Hope this is a good example for sparse arrays!

rth commented 6 years ago

do you have an application that we could use to drive this?

Other examples where labeled sparse arrays would be useful are,

rabernat commented 6 years ago

Sparse Xarray DataArrays would be useful for the linear regridding operations discussed in JiaweiZhuang/xESMF#3.

lbybee commented 6 years ago

I'm interested to see if there have been any developments on this. I currently have an application where I'm working with multiple dask arrays, some of which are sparse (text data). It'd be worth my time to move my project to xarray, so I'm be interested in contributing something here if there is a need.

Hoeze commented 6 years ago

I'd know a project which could make perfect use of xarray, if it would support sparse tensors: https://github.com/theislab/anndata

Currently I have to work with both xarray and anndata to store counts in sparse arrays separate from other depending data which is a little bit annoying :)
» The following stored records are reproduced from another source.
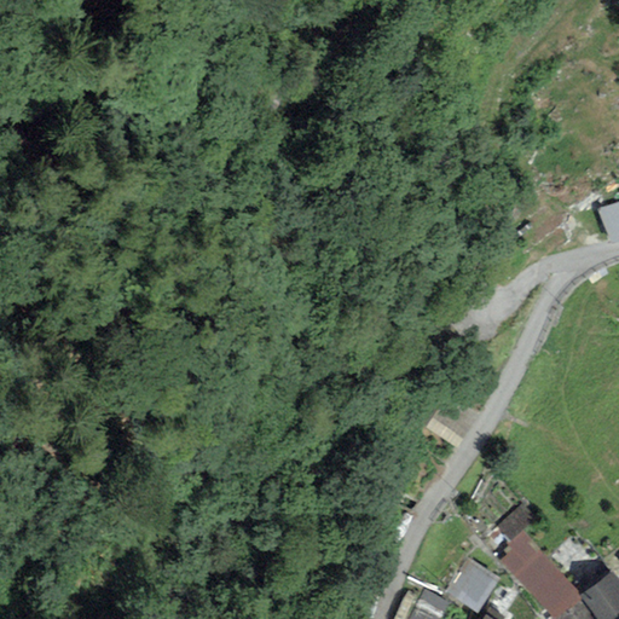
[(618,194),(601,201),(613,237),(618,235),(618,194)]
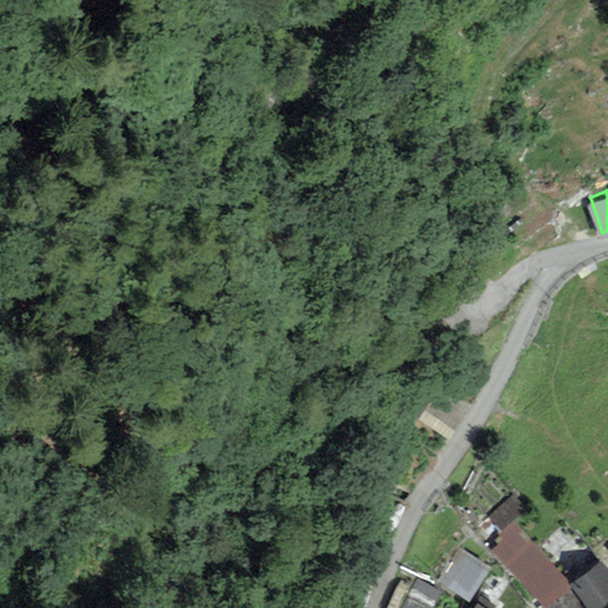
[(569,582),(513,524),(498,536),(504,540),(491,551),(525,587),(540,607),(545,607),(570,591),(564,584),(569,582)]
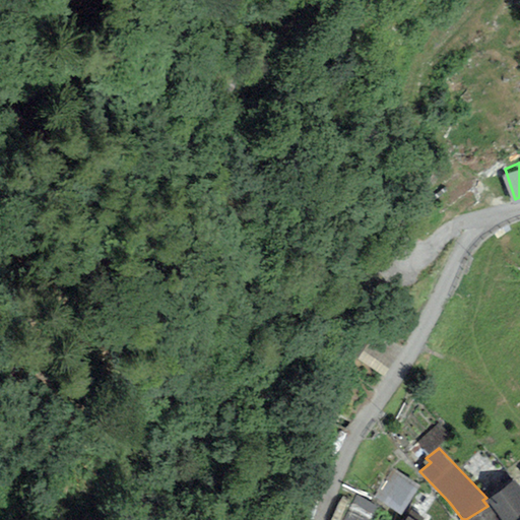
[(420,484),(393,468),(375,499),(402,515),(420,484)]
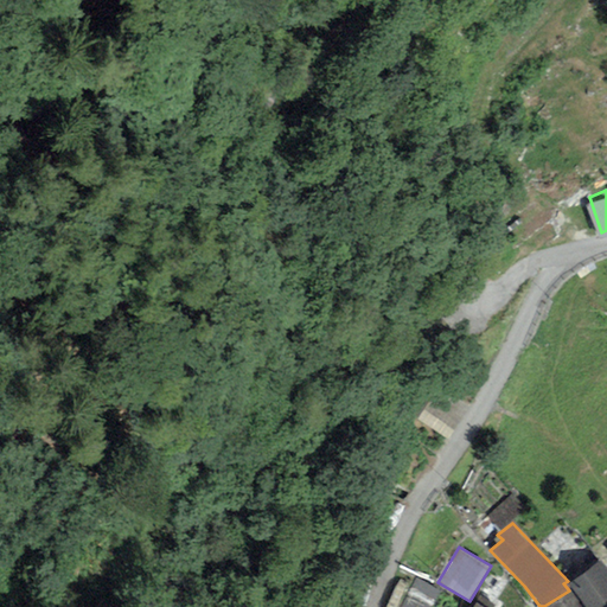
[(606,606),(606,569),(600,561),(568,585),(583,606),(606,606)]
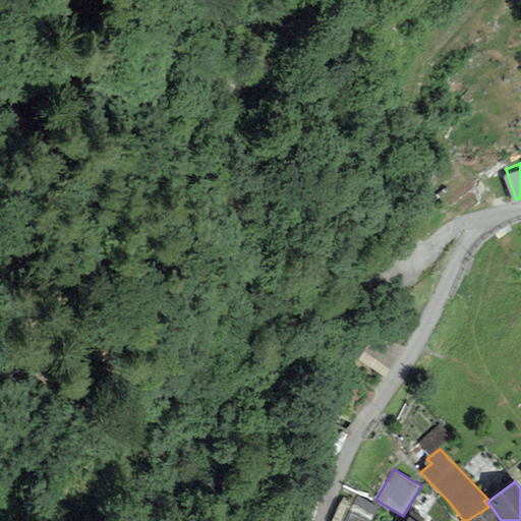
[(356,496),(342,520),(371,520),(379,509),(356,496)]
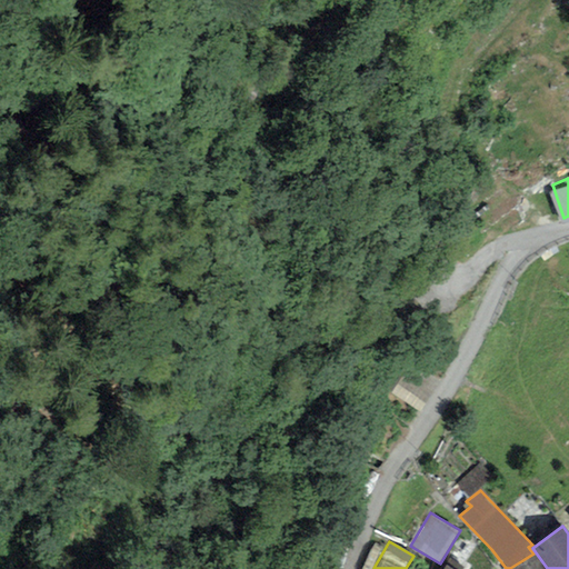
[(510,568),(543,568),(533,553),(510,568)]
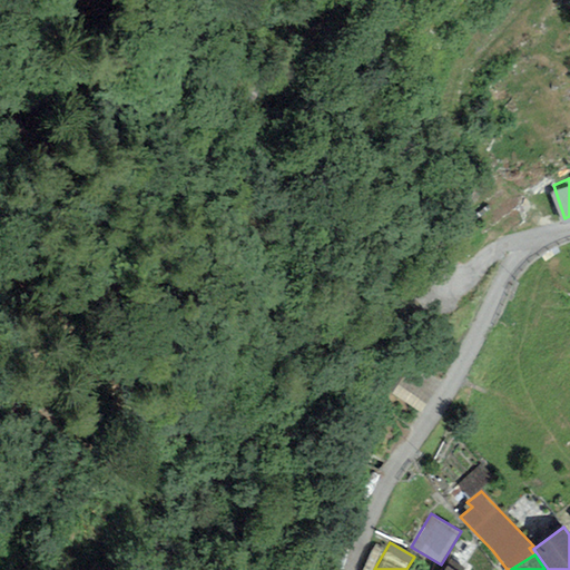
All buildings are outlined.
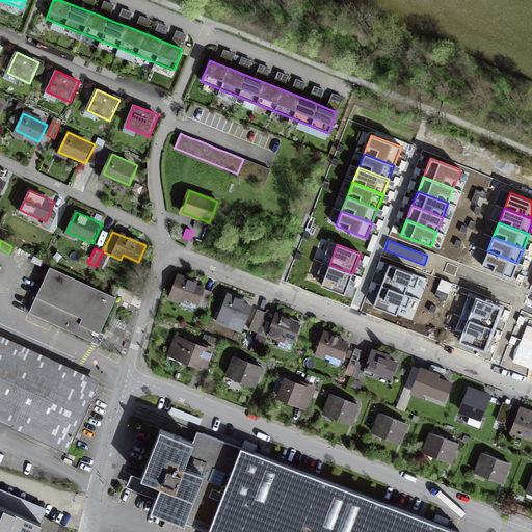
[(487,250),(481,266),(512,277),(517,263),(487,250)]
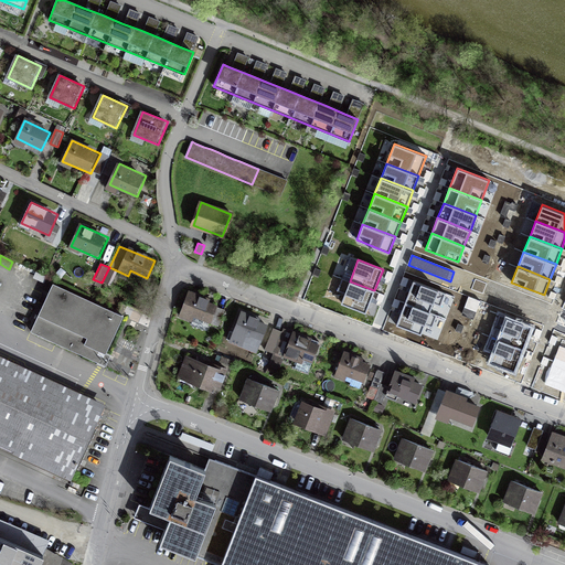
[(365,312),(374,290),(350,281),(341,304),(365,312)]
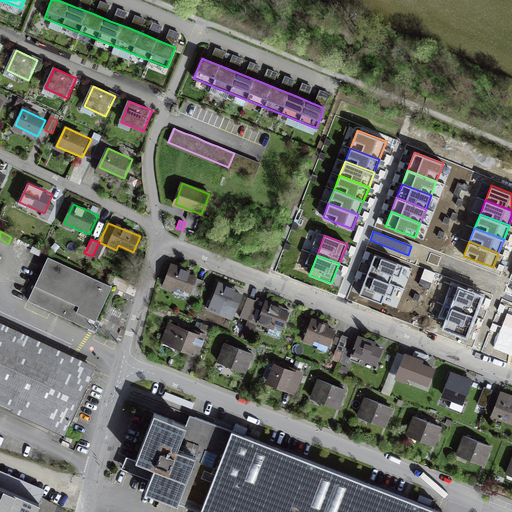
[(374,255),(367,274),(389,283),(397,263),(374,255)]
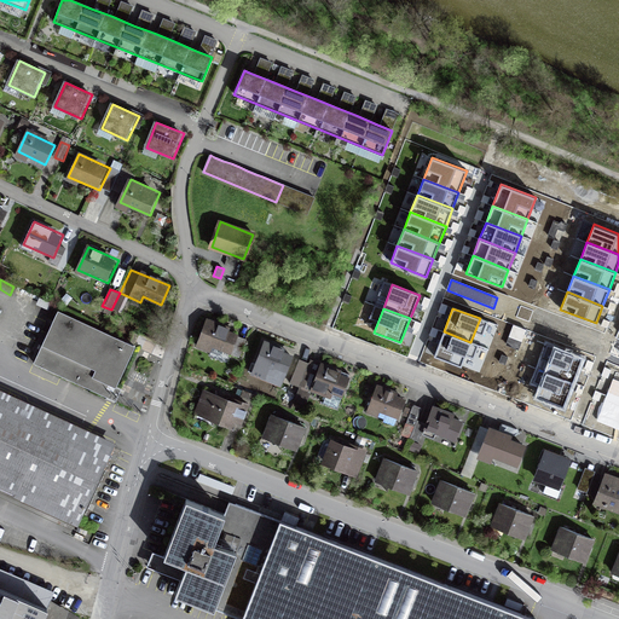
[(36,363),(111,397),(132,351),(58,316),(36,363)]
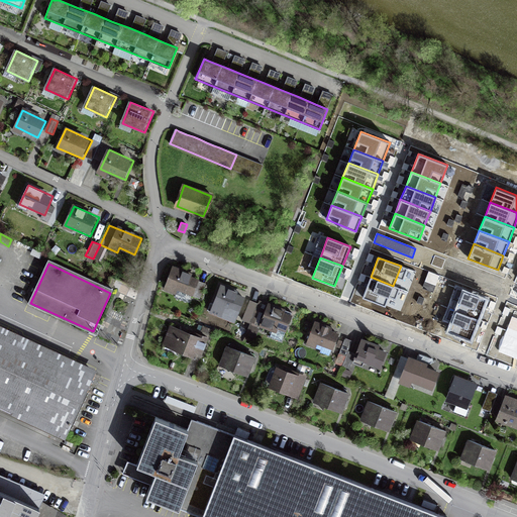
[(202,278),(175,267),(167,287),(194,298),(202,278)]
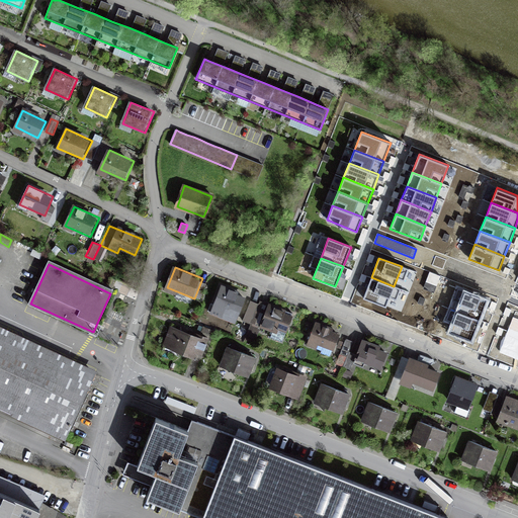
[(436,286),(440,276),(430,272),(426,282),(436,286)]
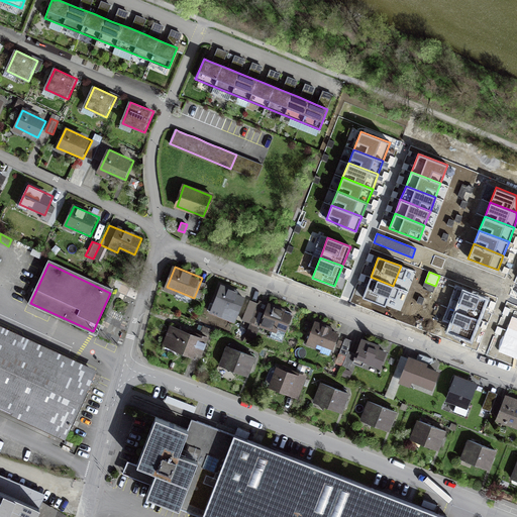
[(371,277),(363,296),(385,305),(393,286),(371,277)]
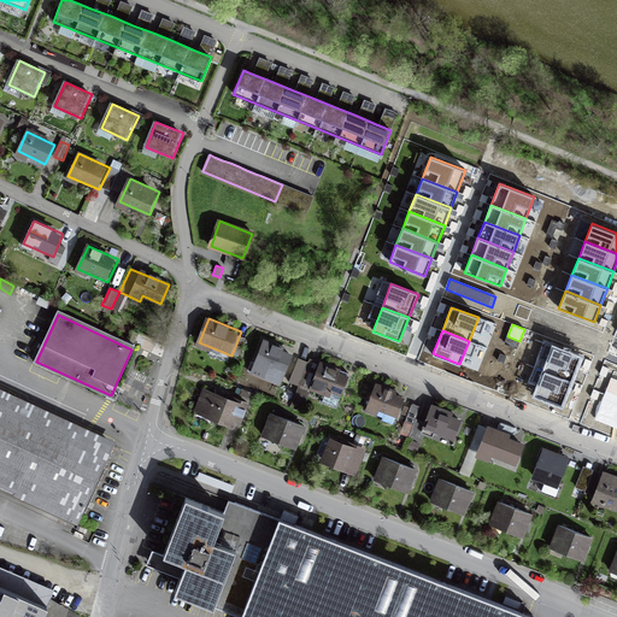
[(293,351),(262,340),(250,376),(264,381),(269,368),(285,374),(293,351)]
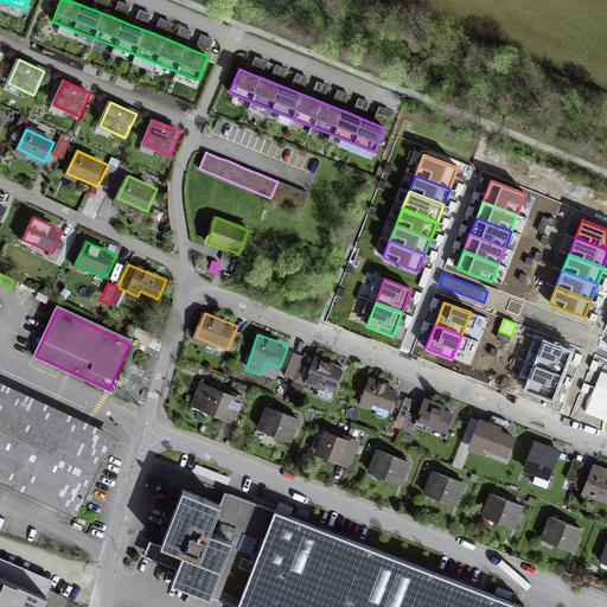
[(544,340),(535,364),(562,375),(572,351),(544,340)]
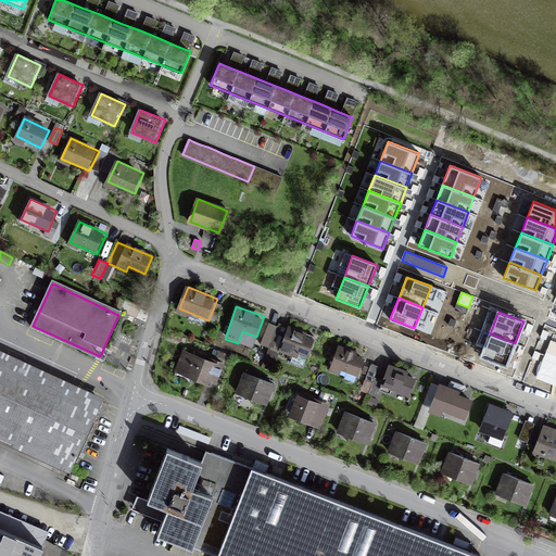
[(275,326),(268,324),(263,341),(270,343),(275,326)]
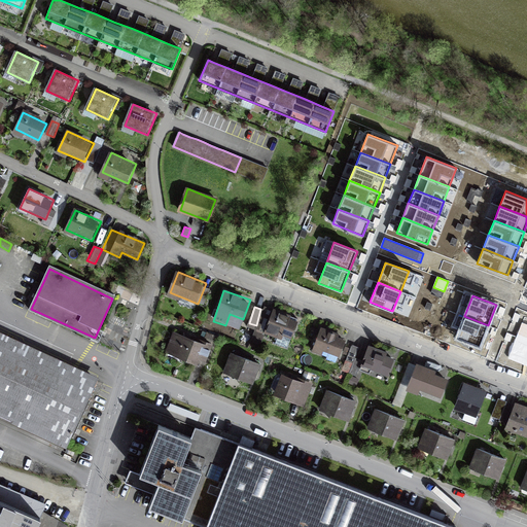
[(300,321),(274,312),(266,334),(291,343),(300,321)]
shoyer commented 6 years ago

See also: https://github.com/pydata/xarray/issues/1938

The major challenge now is the dispatching mechanism, which hopefully http://www.numpy.org/neps/nep-0018-array-function-protocol.html will solve.

Hoeze commented 6 years ago

Would it be an option to use dask's sparse support? http://dask.pydata.org/en/latest/array-sparse.html This way xarray could let dask do the main work.

Currently I load everything into a dask array by hand and pass this dask array to xarray. This works pretty good.

Hoeze commented 6 years ago

How should these sparse arrays get stored in NetCDF4? I know that NetCDF4 has some conventions how to store sparse data, but do we have to implement our own conversion mechanisms for each sparse type?

shoyer commented 6 years ago

Would it be an option to use dask's sparse support? http://dask.pydata.org/en/latest/array-sparse.html This way xarray could let dask do the main work.

In principle this would work, though I would prefer to support it directly in xarray, too.

I know that NetCDF4 has some conventions how to store sparse data, but do we have to implement our own conversion mechanisms for each sparse type?

Yes, we would need to implement a convention for handling sparse array data.

rabernat commented 5 years ago

Given the recent improvements in numpy duck array typing, how close are we to being able to just wrap a pydata/sparse array in an xarray Dataset?

shoyer commented 5 years ago

It will need some experimentation, but I think things should be pretty close after NumPy 1.17 is released. Potentially it could be as easy as adjusting the rules xarray uses for casting in xarray.core.variable.as_compatible_data.

rabernat commented 5 years ago

If someone who is good at numpy shows up at our sprint tomorrow, this could be a good issue try out.

mrocklin commented 5 years ago

@rgommers might be able to recommend someone

rgommers commented 5 years ago

I haven't talked to anyone at SciPy'19 yet who was interested in sparse arrays, but I'll keep an eye out today.

And yes, this is a fun issue to work on and would be really nice to have!

rabernat commented 5 years ago

I personally use the new sparse project for my day-to-day research. I am motivated on this, but I probably won't have time today to dive deep on this.

Maybe CuPy would be more exciting.

mrocklin commented 5 years ago

@nvictus has been working on this at #3117

fjanoos commented 5 years ago

Wondering what the status on this is ? Is there a branch with this functionality implemented - would love to give it a spin !

shoyer commented 5 years ago

This is working now on the master branch!

Once we get a few more kinks worked out, it will be in the next release.

I've started another issue for discussing how xarray could integrate sparse arrays better into its API: https://github.com/pydata/xarray/issues/3213

fjanoos commented 4 years ago

@shoyer Is there documentation for using sparse arrays ? Could you point me to some example code ?

dcherian commented 4 years ago

@fjanoos there isn't any formal documentation yet but you can look at test_sparse.py for examples. That file will also tell you what works and doesn't work currently.